### SUPPLIED MATERIAL
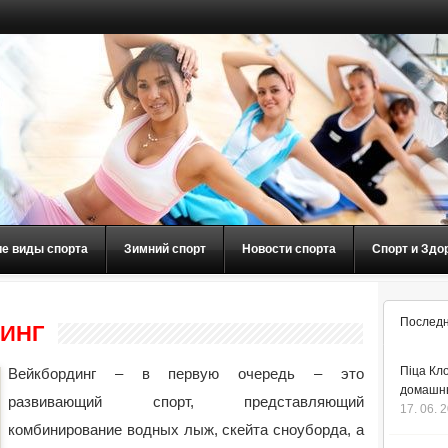
ие виды спорта
Зимний спорт
Новости спорта
Спорт и Здо
Последн
ДИНГ
Піца Кло
Вейкбординг – в первую очередь – это
домашнь
развивающий спорт, представляющий
17. 06. 
комбинирование водных лыж, скейта сноуборда, а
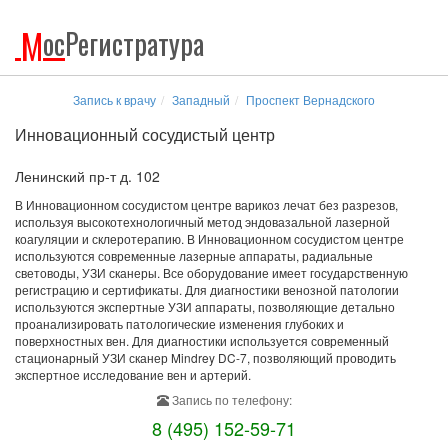
М
ос
Регистратура
Запись к врачу
Западный
Проспект Вернадского
Инновационный сосудистый центр
Ленинский пр-т д. 102
В Инновационном сосудистом центре варикоз лечат без разрезов,
используя высокотехнологичный метод эндовазальной лазерной
коагуляции и склеротерапию. В Инновационном сосудистом центре
используются современные лазерные аппараты, радиальные
световоды, УЗИ сканеры. Все оборудование имеет государственную
регистрацию и сертификаты. Для диагностики венозной патологии
используются экспертные УЗИ аппараты, позволяющие детально
проанализировать патологические изменения глубоких и
поверхностных вен. Для диагностики используется современный
стационарный УЗИ сканер Mindrey DC-7, позволяющий проводить
экспертное исследование вен и артерий.
Запись по телефону:
8 (495) 152-59-71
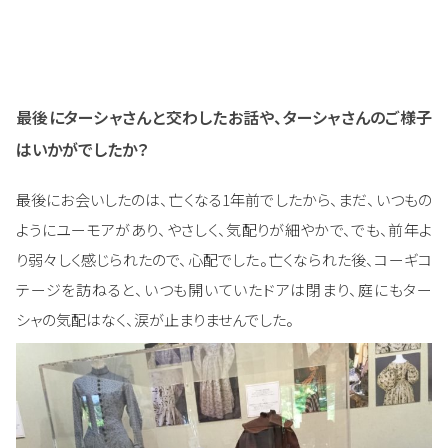
最後にターシャさんと交わしたお話や、ターシャさんのご様子
はいかがでしたか？
最後にお会いしたのは、亡くなる1年前でしたから、まだ、いつもの
ようにユーモアがあり、やさしく、気配りが細やかで、でも、前年よ
り弱々しく感じられたので、心配でした。亡くなられた後、コーギコ
テージを訪ねると、いつも開いていたドアは閉まり、庭にもター
シャの気配はなく、涙が止まりませんでした。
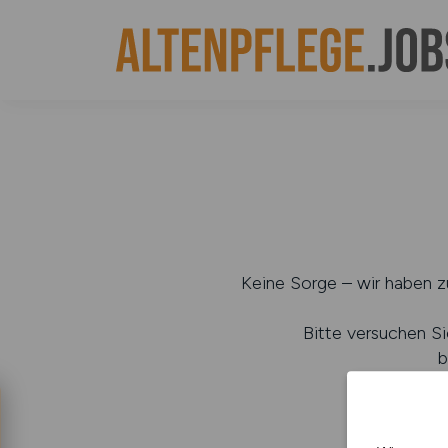
Keine Sorge – wir haben zu
Bitte versuchen Si
b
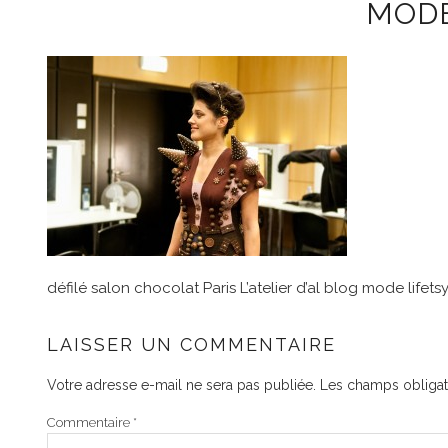
MODE
défilé salon chocolat Paris L’atelier d’al blog mode lifets
LAISSER UN COMMENTAIRE
Votre adresse e-mail ne sera pas publiée.
Les champs obligat
Commentaire
*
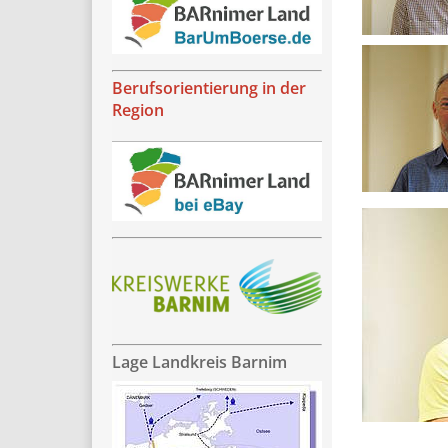
Berufsorientierung in der
Region
Lage Landkreis Barnim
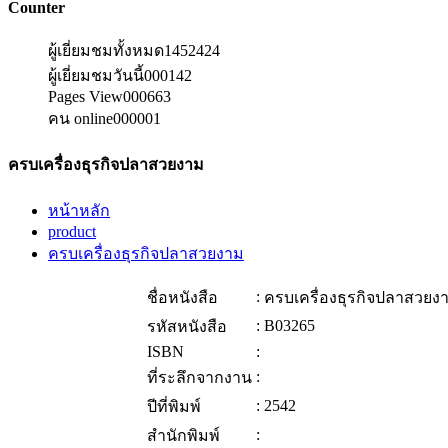
Counter
ผู้เยี่ยมชมทั้งหมด
1452424
ผู้เยี่ยมชมวันนี้
000142
Pages View
000663
คน online
000001
ครบเครื่องธุรกิจปลาสวยงาม
หน้าหลัก
product
ครบเครื่องธุรกิจปลาสวยงาม
:
ชื่อหนังสือ
ครบเครื่องธุรกิจปลาสวยง
:
B03265
รหัสหนังสือ
ISBN
:
:
ที่ระลึกจากงาน
:
2542
ปีที่พิมพ์
:
สำนักพิมพ์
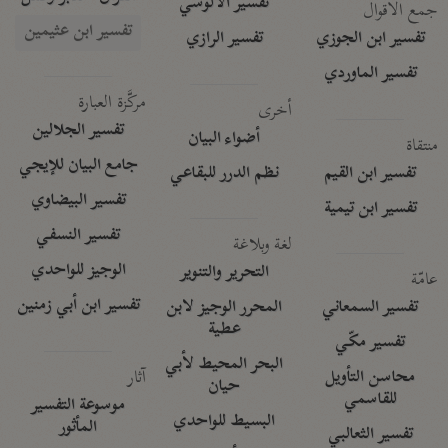
تفسير الآلوسي
جمع الأقوال
تفسير ابن عثيمين
تفسير ابن الجوزي
تفسير الرازي
تفسير الماوردي
مركَّزة العبارة
أخرى
تفسير الجلالين
أضواء البيان
منتقاة
جامع البيان للإيجي
تفسير ابن القيم
نظم الدرر للبقاعي
تفسير البيضاوي
تفسير ابن تيمية
تفسير النسفي
لغة وبلاغة
الوجيز للواحدي
التحرير والتنوير
عامّة
تفسير ابن أبي زمنين
تفسير السمعاني
المحرر الوجيز لابن
عطية
تفسير مكّي
البحر المحيط لأبي
آثار
محاسن التأويل
حيان
للقاسمي
موسوعة التفسير
البسيط للواحدي
المأثور
تفسير الثعالبي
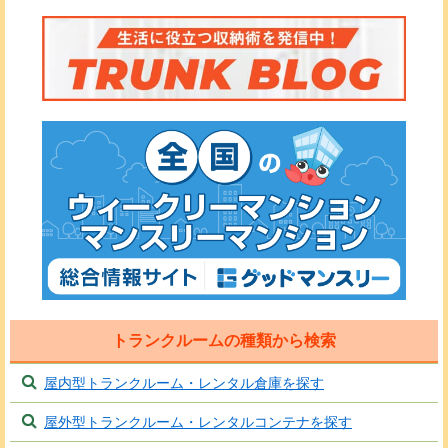
トランクルームの種類から検索
屋内型トランクルーム・レンタル倉庫を探す
屋外型トランクルーム・レンタルコンテナを探す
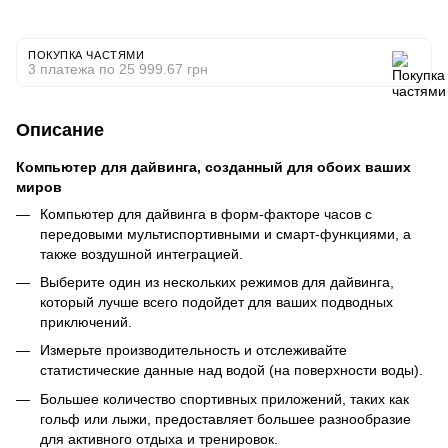
ПОКУПКА ЧАСТЯМИ
3 платежа по 25 999.67 грн
Описание
Компьютер для дайвинга, созданный для обоих ваших
миров
Компьютер для дайвинга в форм-факторе часов с
передовыми мультиспортивными и смарт-функциями, а
также воздушной интеграцией.
Выберите один из нескольких режимов для дайвинга,
который лучше всего подойдет для ваших подводных
приключений.
Измерьте производительность и отслеживайте
статистические данные над водой (на поверхности воды).
Большее количество спортивных приложений, таких как
гольф или лыжи, предоставляет большее разнообразие
для активного отдыха и тренировок.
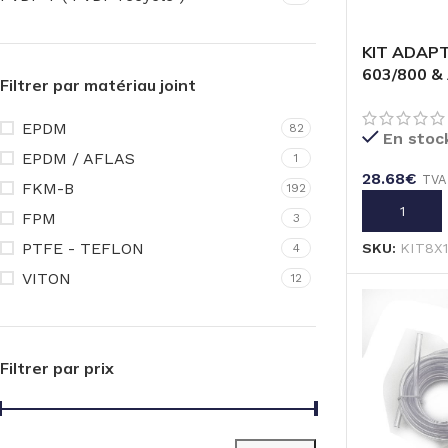
KIT ADAP
603/800 &
Filtrer par matériau joint
1/2 »- EPD
EPDM
82
En stoc
EPDM / AFLAS
1
28.68
€
TVA
FKM-B
192
AJOUTER A
FPM
3
PTFE - TEFLON
SKU:
KIT8X
4
VITON
12
Filtrer par prix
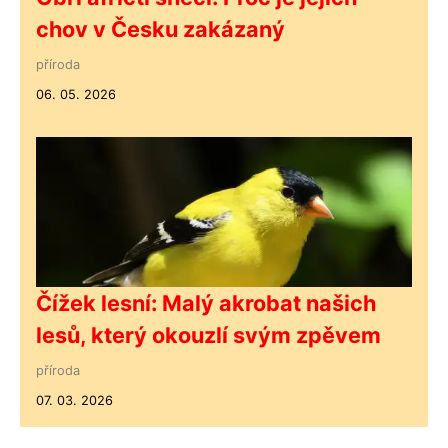
chov v Česku zakázaný
příroda
06. 05. 2026
Čížek lesní: Malý akrobat našich
lesů, který okouzlí svým zpěvem
příroda
07. 03. 2026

### INSTRUCTIONS TO FOLLOW
Return all the data exactly, and keep the pictures out.

### EXPECTED ANSWER
ие виды спорта
Зимний спорт
Новости спорта
Спорт и Здо
Последн
ДИНГ
Піца Кло
Вейкбординг – в первую очередь – это
домашнь
развивающий спорт, представляющий
17. 06. 
комбинирование водных лыж, скейта сноуборда, а
М
ос
Регистратура
Запись к врачу
Западный
Проспект Вернадского
Инновационный сосудистый центр
Ленинский пр-т д. 102
В Инновационном сосудистом центре варикоз лечат без разрезов,
используя высокотехнологичный метод эндовазальной лазерной
коагуляции и склеротерапию. В Инновационном сосудистом центре
используются современные лазерные аппараты, радиальные
световоды, УЗИ сканеры. Все оборудование имеет государственную
регистрацию и сертификаты. Для диагностики венозной патологии
используются экспертные УЗИ аппараты, позволяющие детально
проанализировать патологические изменения глубоких и
поверхностных вен. Для диагностики используется современный
стационарный УЗИ сканер Mindrey DC-7, позволяющий проводить
экспертное исследование вен и артерий.
Запись по телефону:
8 (495) 152-59-71
最後にターシャさんと交わしたお話や、ターシャさんのご様子
はいかがでしたか？
最後にお会いしたのは、亡くなる1年前でしたから、まだ、いつもの
ようにユーモアがあり、やさしく、気配りが細やかで、でも、前年よ
り弱々しく感じられたので、心配でした。亡くなられた後、コーギコ
テージを訪ねると、いつも開いていたドアは閉まり、庭にもター
シャの気配はなく、涙が止まりませんでした。
Keine Sorge – wir haben zu
Bitte versuchen Si
b
MODE
défilé salon chocolat Paris L’atelier d’al blog mode lifets
LAISSER UN COMMENTAIRE
Votre adresse e-mail ne sera pas publiée.
Les champs obligat
Commentaire
*
Berufsorientierung in der
Region
Lage Landkreis Barnim
Counter
ผู้เยี่ยมชมทั้งหมด
1452424
ผู้เยี่ยมชมวันนี้
000142
Pages View
000663
คน online
000001
ครบเครื่องธุรกิจปลาสวยงาม
หน้าหลัก
product
ครบเครื่องธุรกิจปลาสวยงาม
:
ชื่อหนังสือ
ครบเครื่องธุรกิจปลาสวยง
:
B03265
รหัสหนังสือ
ISBN
:
:
ที่ระลึกจากงาน
:
2542
ปีที่พิมพ์
:
สำนักพิมพ์
تفسير الآلوسي
جمع الأقوال
تفسير ابن عثيمين
تفسير ابن الجوزي
تفسير الرازي
تفسير الماوردي
مركَّزة العبارة
أخرى
تفسير الجلالين
أضواء البيان
منتقاة
جامع البيان للإيجي
تفسير ابن القيم
نظم الدرر للبقاعي
تفسير البيضاوي
تفسير ابن تيمية
تفسير النسفي
لغة وبلاغة
الوجيز للواحدي
التحرير والتنوير
عامّة
تفسير ابن أبي زمنين
تفسير السمعاني
المحرر الوجيز لابن
عطية
تفسير مكّي
البحر المحيط لأبي
آثار
محاسن التأويل
حيان
للقاسمي
موسوعة التفسير
البسيط للواحدي
المأثور
تفسير الثعالبي
トランクルームの種類から検索
屋内型トランクルーム・レンタル倉庫を探す
屋外型トランクルーム・レンタルコンテナを探す
ПОКУПКА ЧАСТЯМИ
3 платежа по 25 999.67 грн
Описание
Компьютер для дайвинга, созданный для обоих ваших
миров
Компьютер для дайвинга в форм-факторе часов с
передовыми мультиспортивными и смарт-функциями, а
также воздушной интеграцией.
Выберите один из нескольких режимов для дайвинга,
который лучше всего подойдет для ваших подводных
приключений.
Измерьте производительность и отслеживайте
статистические данные над водой (на поверхности воды).
Большее количество спортивных приложений, таких как
гольф или лыжи, предоставляет большее разнообразие
для активного отдыха и тренировок.
KIT ADAP
603/800 &
Filtrer par matériau joint
1/2 »- EPD
EPDM
82
En stoc
EPDM / AFLAS
1
28.68
€
TVA
FKM-B
192
AJOUTER A
FPM
3
PTFE - TEFLON
SKU:
KIT8X
4
VITON
12
Filtrer par prix
chov v Česku zakázaný
příroda
06. 05. 2026
Čížek lesní: Malý akrobat našich
lesů, který okouzlí svým zpěvem
příroda
07. 03. 2026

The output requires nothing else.